Sayyidina Umar ini pemimpin yang mempunyai hati nurani dan kasih sayang kepada rakyat yang dipimpinnya yang selalu memikirkan perekonomian rakyat, tidak malah membebani mereka dengan menaikkan pajak yang sangat besar. Inilah pemimpin yang adil yang menurut Imam Muhammad Abdul Qahir Abu Faris selalu memperjuangkan kejujuran, kebenaran, kasih sayang dan solidaritas sosial.
KH. A. Mustafa Bisri dalam banyak wejangannya menyitir syiir inspiratif:
واذا حملت الى القبور جنازة – فاعلم انك بعدها محمول
واذا وليت امور قوم ساعة – فاعلم أنك بعدها معزول
Jika engkau memikul jenazah ke kubur, maka yakinlah bahwa engkau setelahnya akan dipikul,
Jika engkau diberi kesempatan menjadi penguasa, maka yakinlah bahwa setelah itu kamu akan turun tahta.
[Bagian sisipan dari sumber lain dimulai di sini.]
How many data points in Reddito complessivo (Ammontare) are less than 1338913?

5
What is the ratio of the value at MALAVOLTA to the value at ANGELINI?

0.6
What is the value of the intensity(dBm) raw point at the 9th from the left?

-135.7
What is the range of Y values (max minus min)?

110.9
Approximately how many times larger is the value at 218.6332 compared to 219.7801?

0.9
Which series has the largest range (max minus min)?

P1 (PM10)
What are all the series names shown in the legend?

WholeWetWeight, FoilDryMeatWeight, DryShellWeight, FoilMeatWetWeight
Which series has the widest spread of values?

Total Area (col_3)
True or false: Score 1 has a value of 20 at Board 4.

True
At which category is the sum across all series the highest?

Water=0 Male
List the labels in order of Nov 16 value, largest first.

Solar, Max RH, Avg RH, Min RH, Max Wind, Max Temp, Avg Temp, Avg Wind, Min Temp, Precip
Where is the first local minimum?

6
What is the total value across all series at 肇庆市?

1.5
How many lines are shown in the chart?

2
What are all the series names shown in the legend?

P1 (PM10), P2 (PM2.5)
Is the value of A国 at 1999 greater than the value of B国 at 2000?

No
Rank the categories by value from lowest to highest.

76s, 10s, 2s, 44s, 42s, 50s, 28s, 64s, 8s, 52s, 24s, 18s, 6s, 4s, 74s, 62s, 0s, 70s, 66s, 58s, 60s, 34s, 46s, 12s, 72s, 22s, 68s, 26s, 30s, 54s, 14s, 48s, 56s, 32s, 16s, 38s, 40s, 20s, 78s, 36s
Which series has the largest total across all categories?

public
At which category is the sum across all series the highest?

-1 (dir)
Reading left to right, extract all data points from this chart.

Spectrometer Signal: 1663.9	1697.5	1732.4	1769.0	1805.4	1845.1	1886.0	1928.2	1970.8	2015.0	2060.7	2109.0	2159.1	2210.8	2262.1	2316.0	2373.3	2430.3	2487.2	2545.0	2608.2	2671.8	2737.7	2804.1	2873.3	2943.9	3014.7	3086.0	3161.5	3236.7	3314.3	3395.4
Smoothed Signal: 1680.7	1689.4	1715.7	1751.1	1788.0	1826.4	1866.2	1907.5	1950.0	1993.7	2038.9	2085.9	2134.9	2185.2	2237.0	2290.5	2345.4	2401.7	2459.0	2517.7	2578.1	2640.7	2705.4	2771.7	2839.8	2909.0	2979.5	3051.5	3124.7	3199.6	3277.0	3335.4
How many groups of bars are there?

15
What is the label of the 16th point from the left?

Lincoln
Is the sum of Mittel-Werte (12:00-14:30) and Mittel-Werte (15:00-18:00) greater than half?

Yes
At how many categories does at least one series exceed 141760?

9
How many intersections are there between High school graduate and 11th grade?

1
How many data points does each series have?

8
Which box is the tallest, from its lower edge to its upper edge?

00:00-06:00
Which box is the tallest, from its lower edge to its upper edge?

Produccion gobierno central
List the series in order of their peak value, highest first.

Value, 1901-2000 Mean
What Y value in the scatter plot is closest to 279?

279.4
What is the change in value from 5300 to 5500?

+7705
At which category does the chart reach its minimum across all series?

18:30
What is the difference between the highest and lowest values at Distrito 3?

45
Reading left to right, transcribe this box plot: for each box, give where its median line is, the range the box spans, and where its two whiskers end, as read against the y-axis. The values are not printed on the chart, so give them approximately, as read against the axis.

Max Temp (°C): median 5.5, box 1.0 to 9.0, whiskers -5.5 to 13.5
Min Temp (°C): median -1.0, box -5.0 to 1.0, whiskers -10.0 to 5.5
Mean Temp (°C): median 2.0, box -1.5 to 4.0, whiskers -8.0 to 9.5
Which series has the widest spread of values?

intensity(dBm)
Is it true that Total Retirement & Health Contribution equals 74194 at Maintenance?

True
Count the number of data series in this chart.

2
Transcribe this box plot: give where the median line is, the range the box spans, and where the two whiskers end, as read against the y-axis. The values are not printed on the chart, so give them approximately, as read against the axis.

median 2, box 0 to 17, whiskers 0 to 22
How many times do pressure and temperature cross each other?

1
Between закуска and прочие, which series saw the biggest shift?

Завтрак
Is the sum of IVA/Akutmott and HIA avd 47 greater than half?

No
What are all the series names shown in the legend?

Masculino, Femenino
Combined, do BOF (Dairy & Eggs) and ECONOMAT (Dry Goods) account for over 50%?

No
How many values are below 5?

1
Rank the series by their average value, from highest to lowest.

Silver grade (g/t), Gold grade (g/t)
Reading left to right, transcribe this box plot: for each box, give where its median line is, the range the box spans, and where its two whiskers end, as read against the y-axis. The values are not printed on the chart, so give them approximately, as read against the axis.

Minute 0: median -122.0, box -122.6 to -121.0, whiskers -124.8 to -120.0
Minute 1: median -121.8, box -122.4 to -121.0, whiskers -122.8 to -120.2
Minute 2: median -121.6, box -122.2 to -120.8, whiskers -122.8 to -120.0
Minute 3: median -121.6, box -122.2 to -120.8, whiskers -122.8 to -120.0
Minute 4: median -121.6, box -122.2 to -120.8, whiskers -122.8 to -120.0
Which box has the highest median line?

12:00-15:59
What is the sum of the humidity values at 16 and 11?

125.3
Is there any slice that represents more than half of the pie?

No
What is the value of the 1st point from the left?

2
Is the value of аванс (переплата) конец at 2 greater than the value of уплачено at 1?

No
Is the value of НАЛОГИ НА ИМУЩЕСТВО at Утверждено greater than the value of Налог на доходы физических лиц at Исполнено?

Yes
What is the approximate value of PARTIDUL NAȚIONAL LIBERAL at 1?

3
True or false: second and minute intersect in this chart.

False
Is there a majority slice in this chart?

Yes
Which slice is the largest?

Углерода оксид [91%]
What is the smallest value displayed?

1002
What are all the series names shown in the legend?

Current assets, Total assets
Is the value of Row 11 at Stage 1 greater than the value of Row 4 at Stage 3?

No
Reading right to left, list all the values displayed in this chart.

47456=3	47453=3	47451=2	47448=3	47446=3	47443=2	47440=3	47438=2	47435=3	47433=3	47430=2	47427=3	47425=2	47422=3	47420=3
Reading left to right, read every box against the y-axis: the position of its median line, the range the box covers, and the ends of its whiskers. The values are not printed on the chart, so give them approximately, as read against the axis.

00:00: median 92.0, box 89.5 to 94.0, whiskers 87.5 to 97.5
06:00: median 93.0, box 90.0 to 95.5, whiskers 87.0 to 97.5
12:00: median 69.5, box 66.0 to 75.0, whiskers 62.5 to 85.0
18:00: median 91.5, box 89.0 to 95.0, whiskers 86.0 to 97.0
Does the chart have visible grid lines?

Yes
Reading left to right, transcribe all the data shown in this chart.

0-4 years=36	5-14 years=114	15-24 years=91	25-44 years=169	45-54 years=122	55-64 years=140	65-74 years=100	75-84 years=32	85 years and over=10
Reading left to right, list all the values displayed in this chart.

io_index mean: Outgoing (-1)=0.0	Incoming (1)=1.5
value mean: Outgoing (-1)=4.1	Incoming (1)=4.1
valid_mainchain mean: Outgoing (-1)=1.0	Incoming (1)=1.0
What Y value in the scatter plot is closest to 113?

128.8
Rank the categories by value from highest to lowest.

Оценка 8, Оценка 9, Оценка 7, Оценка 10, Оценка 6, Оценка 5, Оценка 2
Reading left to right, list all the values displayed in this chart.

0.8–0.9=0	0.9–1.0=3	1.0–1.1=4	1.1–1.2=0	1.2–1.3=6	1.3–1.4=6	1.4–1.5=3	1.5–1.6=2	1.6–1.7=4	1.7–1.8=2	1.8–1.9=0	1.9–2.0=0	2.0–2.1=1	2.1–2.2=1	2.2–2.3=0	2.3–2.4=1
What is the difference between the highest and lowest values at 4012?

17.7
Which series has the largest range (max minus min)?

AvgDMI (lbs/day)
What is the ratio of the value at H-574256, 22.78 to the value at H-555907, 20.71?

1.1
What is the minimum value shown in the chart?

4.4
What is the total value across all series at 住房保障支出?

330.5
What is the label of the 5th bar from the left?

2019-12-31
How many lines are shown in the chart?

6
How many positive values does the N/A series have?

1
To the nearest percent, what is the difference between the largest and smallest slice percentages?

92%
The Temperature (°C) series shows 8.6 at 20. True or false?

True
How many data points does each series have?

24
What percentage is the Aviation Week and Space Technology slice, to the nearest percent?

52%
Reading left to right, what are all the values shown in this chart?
Syiir ini disampaikan KH. A. Mustafa Bisri untuk mengingatkan manusia, khususnya para pemimpin, untuk selalu melihat masa depan. Perbuatan lalim manusia akan dipertanggungjawabkan di akhirat. Begitu juga pemimpin yang lalim, setelah tidak menjabat, maka akibatnya akan terus dirasakan, baik di dunia, lebih-lebih di akhirat. Tidak ada kekuasaan abadi. Pasti saatnya akan turun juga.